This table is used for computing the detection efficiency. Efficiencies are necessary for converting between counts per minute (cpm) on the instrument and disintegration per minute over 100 square centimeters (dpm/100cm2), which is the common unit for a building surface DCGLw.
In the Fraction column, the proportion of activity must be assigned to the nuclides and must sum to one. In this case, Am-241 accounts for 60% of the activity and U-235 accounts for 40% of the activity.
Next, the instrument efficiency for each nuclide must be entered in the Inst Eff column. This is the proportion of nuclide disintegrations (between 0.0 to 1.0) that is detected by the instrument.
Surface efficiency must also be entered in the Surf Eff column. This is the proportion of disintegrations that allow energy to escape the surface of the material to be detected by sensors. Surface efficiency is between 0.0 and 0.5.
These efficiency values are obtained through calibration processes that are outside the scope of this document.

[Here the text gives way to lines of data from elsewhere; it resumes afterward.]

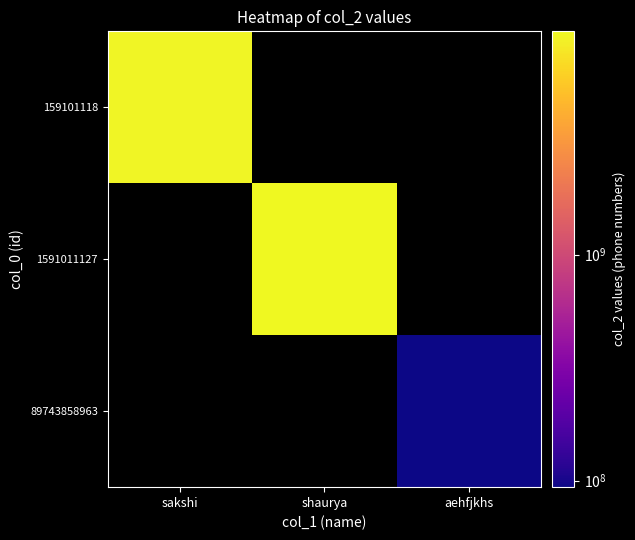

What is the greatest value displayed?

9717990011.0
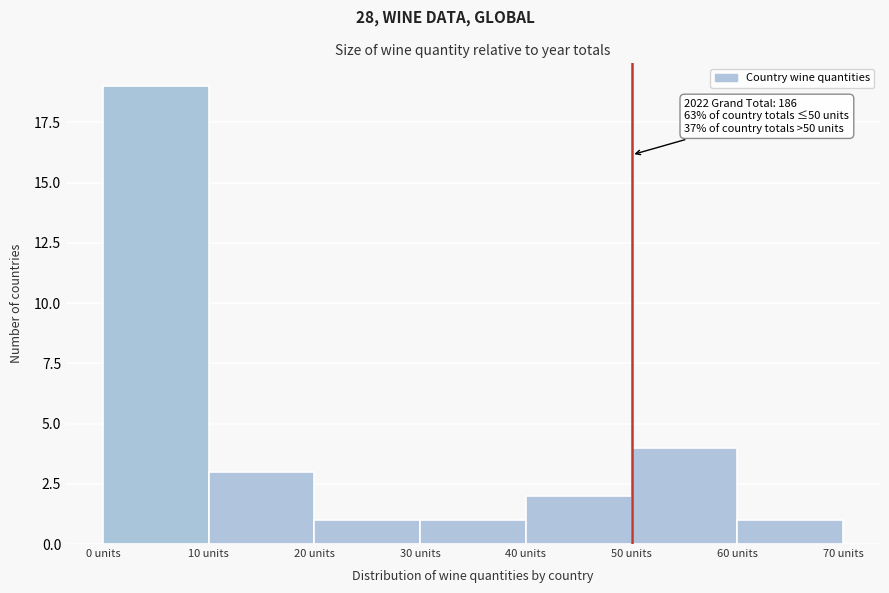

Which range on the x-axis has the tallest bar?

0 to 10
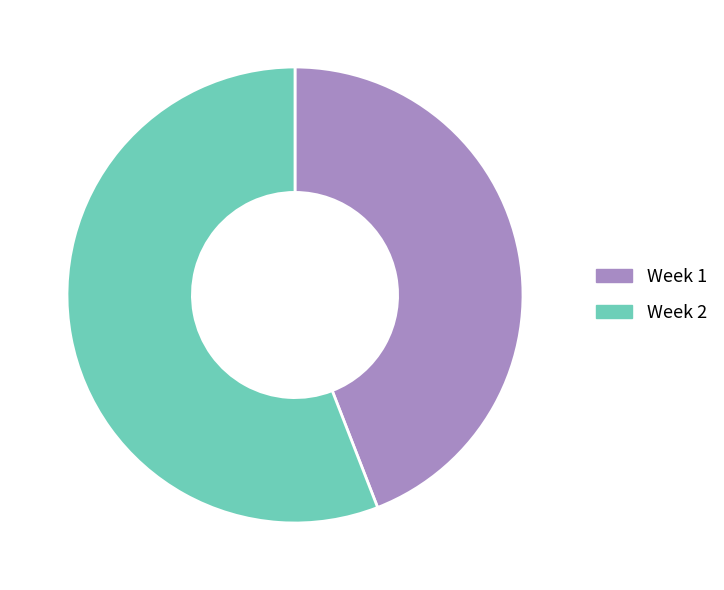

What is the majority slice?

Week 2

Total efficiency of each nuclide is computed as:
\(\text{Eff}_{\text{nuclide-total}} = \text{Fraction} \times \text{Eff}_{\text{instrument}} \times \text{Eff}_{\text{surface}}\)

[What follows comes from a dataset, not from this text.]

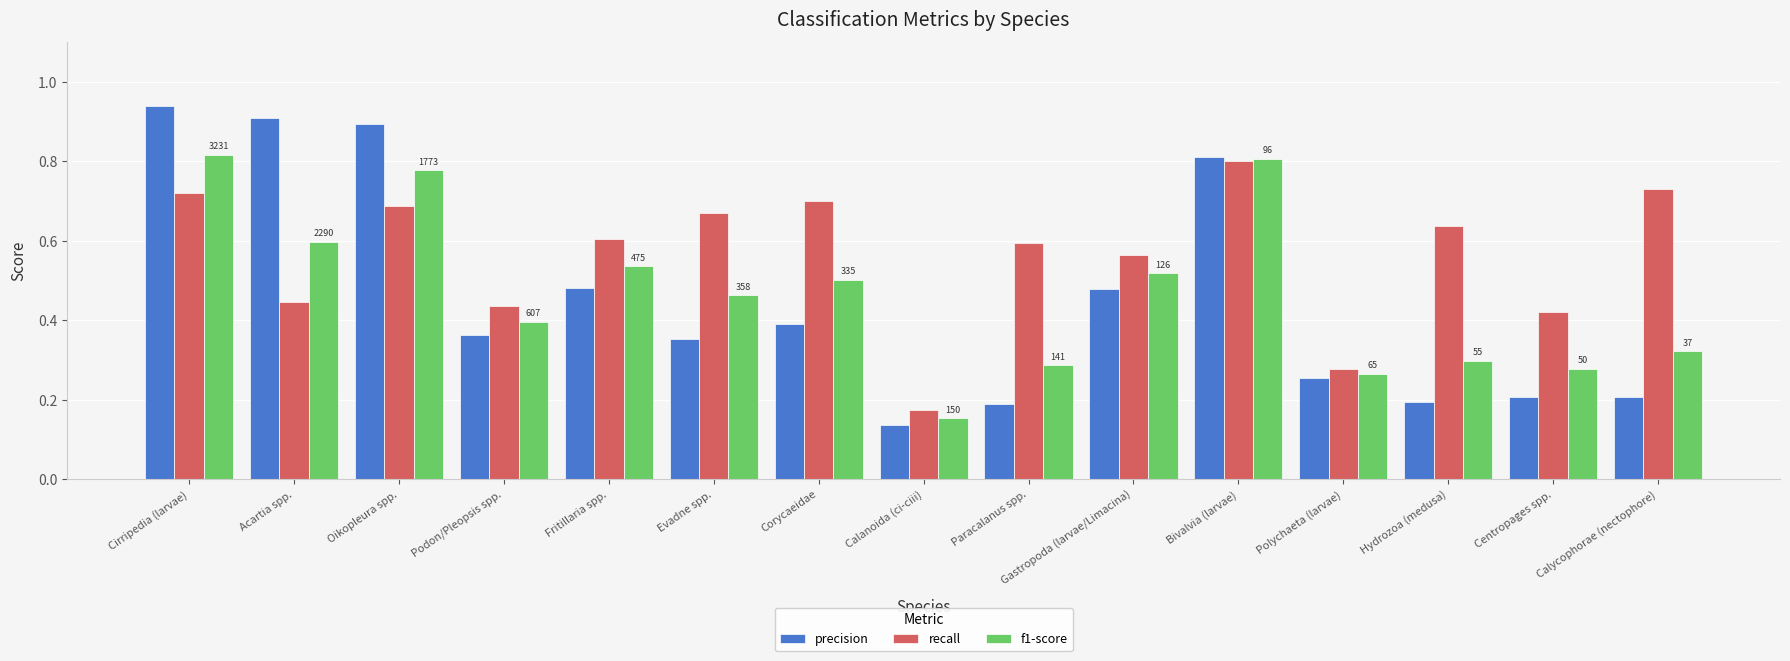

Count the recall values in the range 0 to 1.

15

All the total nuclide efficiencies are summed and reported in the Tot Eff column. In the example above, \(\text{Eff}_{\text{activity-total}}\) is 0.2263.
Gross DCGLw (in dpm/100cm2 units) is computed as:
\begin{equation} DCGL_{Gross} = \frac{1}{\frac{f_1}{DCGL_1}+\frac{f_2}{DCGL_2}+..\frac{f_n}{DCGL_n}} \end{equation}
Gross DCGLw in disintegration per minute (dpm) can be computed as:
\begin{equation} DCGL_{dpm} = DCGL_{Gross} \times \frac{Area_{probe}}{100} \end{equation}
where \(Area_{probe}\) is the surface area of the instrument probe in square centimeters.
If all the efficiencies have been entered, Gross DCGLw (in cpm) can be computed as:
\begin{equation} DCGL_{cpm} = DCGL_{Gross} \times Efficiency_{total} \times \frac{Area_{probe}}{100} \end{equation}